Directions -
a) Copy verbatim the portion of the trust region algorithm passage that begins with the words "The main contribution" and ends with the words "some numerical results.".
b) Write out word for word the lines of the entries from the line containing "我心如坠落冰窖，他也不知道为" through the line containing "原来在这张镜子里面有摄像头，", including both of those lines.

Passage provided -
Start of Block

The main contribution of this paper is to complete the global convergence theory of the new infeasibility control technique in [13]. Compared with [13], the most significant modification made in the proposed algorithm is that the double trust regions strategy is replaced by a standard (single) trust region strategy. Global convergence to first order critical points is then proved under mild assumptions. Of course, we also present an extended numerical results on some CUTEr problems to demonstrate the efficiency of the proposed algorithm.

The paper is organized as follows. In Sect. 2, a complete description of the proposed algorithm is introduced. we Assumptions and global convergence analysis are presented in Sect. 3. Section 4 is devoted to some numerical results.

2 The algorithm

2.1 Step computation

We compute steps on the basis of the Byrd–Omojokun trust region method [5]. Each complete step $s_k$ is composed of a normal step $n_k$ and a tangent step $t_k$, i.e.,

$$\begin{aligned} s_k=n_k+t_k. \end{aligned}$$

(2)

The normal step $n_k$ aims at reducing the constraint violation function $h(x)$, where

$$\begin{aligned} h(x):=\frac{1}{2}||c(x)||^2 \end{aligned}$$

(3)

End of Block

Given information -

Start of Block

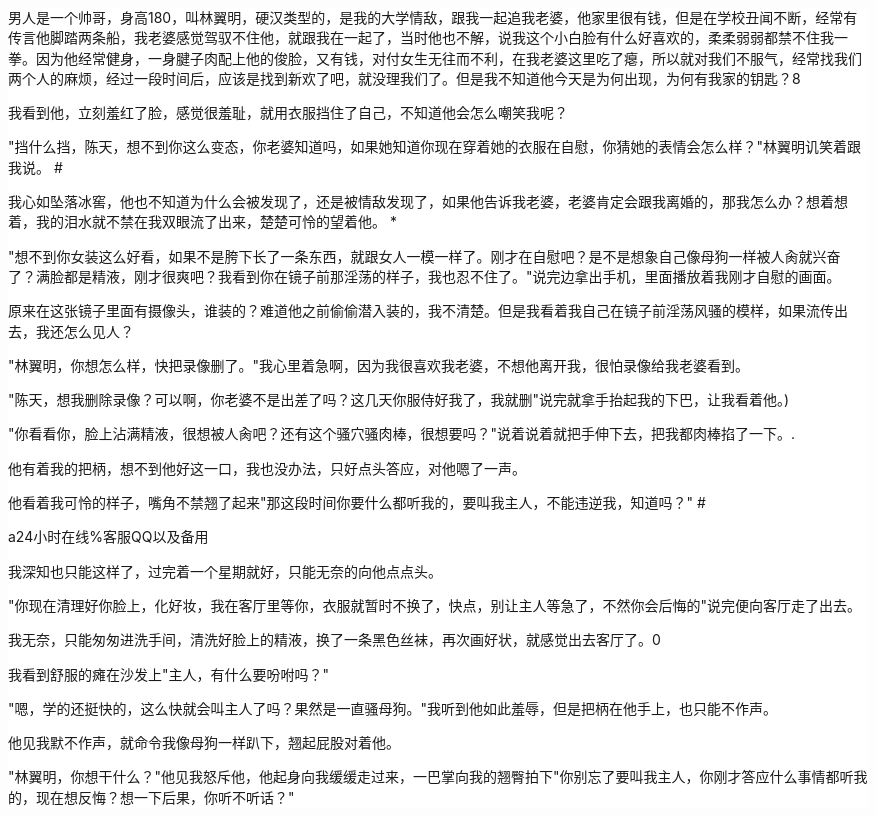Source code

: 
男人是一个帅哥，身高180，叫林翼明，硬汉类型的，是我的大学情敌，跟我一起追我老婆，他家里很有钱，但是在学校丑闻不断，经常有传言他脚踏两条船，我老婆感觉驾驭不住他，就跟我在一起了，当时他也不解，说我这个小白脸有什么好喜欢的，柔柔弱弱都禁不住我一拳。因为他经常健身，一身腱子肉配上他的俊脸，又有钱，对付女生无往而不利，在我老婆这里吃了瘪，所以就对我们不服气，经常找我们两个人的麻烦，经过一段时间后，应该是找到新欢了吧，就没理我们了。但是我不知道他今天是为何出现，为何有我家的钥匙？8



我看到他，立刻羞红了脸，感觉很羞耻，就用衣服挡住了自己，不知道他会怎么嘲笑我呢？



"挡什么挡，陈天，想不到你这么变态，你老婆知道吗，如果她知道你现在穿着她的衣服在自慰，你猜她的表情会怎么样？"林翼明讥笑着跟我说。 #



我心如坠落冰窖，他也不知道为什么会被发现了，还是被情敌发现了，如果他告诉我老婆，老婆肯定会跟我离婚的，那我怎么办？想着想着，我的泪水就不禁在我双眼流了出来，楚楚可怜的望着他。 *



"想不到你女装这么好看，如果不是胯下长了一条东西，就跟女人一模一样了。刚才在自慰吧？是不是想象自己像母狗一样被人肏就兴奋了？满脸都是精液，刚才很爽吧？我看到你在镜子前那淫荡的样子，我也忍不住了。"说完边拿出手机，里面播放着我刚才自慰的画面。



原来在这张镜子里面有摄像头，谁装的？难道他之前偷偷潜入装的，我不清楚。但是我看着我自己在镜子前淫荡风骚的模样，如果流传出去，我还怎么见人？



"林翼明，你想怎么样，快把录像删了。"我心里着急啊，因为我很喜欢我老婆，不想他离开我，很怕录像给我老婆看到。



"陈天，想我删除录像？可以啊，你老婆不是出差了吗？这几天你服侍好我了，我就删"说完就拿手抬起我的下巴，让我看着他。)



"你看看你，脸上沾满精液，很想被人肏吧？还有这个骚穴骚肉棒，很想要吗？"说着说着就把手伸下去，把我都肉棒掐了一下。.



他有着我的把柄，想不到他好这一口，我也没办法，只好点头答应，对他嗯了一声。



他看着我可怜的样子，嘴角不禁翘了起来"那这段时间你要什么都听我的，要叫我主人，不能违逆我，知道吗？" #

a24小时在线%客服QQ以及备用



我深知也只能这样了，过完着一个星期就好，只能无奈的向他点点头。



"你现在清理好你脸上，化好妆，我在客厅里等你，衣服就暂时不换了，快点，别让主人等急了，不然你会后悔的"说完便向客厅走了出去。



我无奈，只能匆匆进洗手间，清洗好脸上的精液，换了一条黑色丝袜，再次画好状，就感觉出去客厅了。0



我看到舒服的瘫在沙发上"主人，有什么要吩咐吗？"



"嗯，学的还挺快的，这么快就会叫主人了吗？果然是一直骚母狗。"我听到他如此羞辱，但是把柄在他手上，也只能不作声。



他见我默不作声，就命令我像母狗一样趴下，翘起屁股对着他。



"林翼明，你想干什么？"他见我怒斥他，他起身向我缓缓走过来，一巴掌向我的翘臀拍下"你别忘了要叫我主人，你刚才答应什么事情都听我的，现在想反悔？想一下后果，你听不听话？"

End of Block

Outputs for the tasks -
a)
The main contribution of this paper is to complete the global convergence theory of the new infeasibility control technique in [13]. Compared with [13], the most significant modification made in the proposed algorithm is that the double trust regions strategy is replaced by a standard (single) trust region strategy. Global convergence to first order critical points is then proved under mild assumptions. Of course, we also present an extended numerical results on some CUTEr problems to demonstrate the efficiency of the proposed algorithm.

The paper is organized as follows. In Sect. 2, a complete description of the proposed algorithm is introduced. we Assumptions and global convergence analysis are presented in Sect. 3. Section 4 is devoted to some numerical results.

b)
我心如坠落冰窖，他也不知道为什么会被发现了，还是被情敌发现了，如果他告诉我老婆，老婆肯定会跟我离婚的，那我怎么办？想着想着，我的泪水就不禁在我双眼流了出来，楚楚可怜的望着他。 *



"想不到你女装这么好看，如果不是胯下长了一条东西，就跟女人一模一样了。刚才在自慰吧？是不是想象自己像母狗一样被人肏就兴奋了？满脸都是精液，刚才很爽吧？我看到你在镜子前那淫荡的样子，我也忍不住了。"说完边拿出手机，里面播放着我刚才自慰的画面。



原来在这张镜子里面有摄像头，谁装的？难道他之前偷偷潜入装的，我不清楚。但是我看着我自己在镜子前淫荡风骚的模样，如果流传出去，我还怎么见人？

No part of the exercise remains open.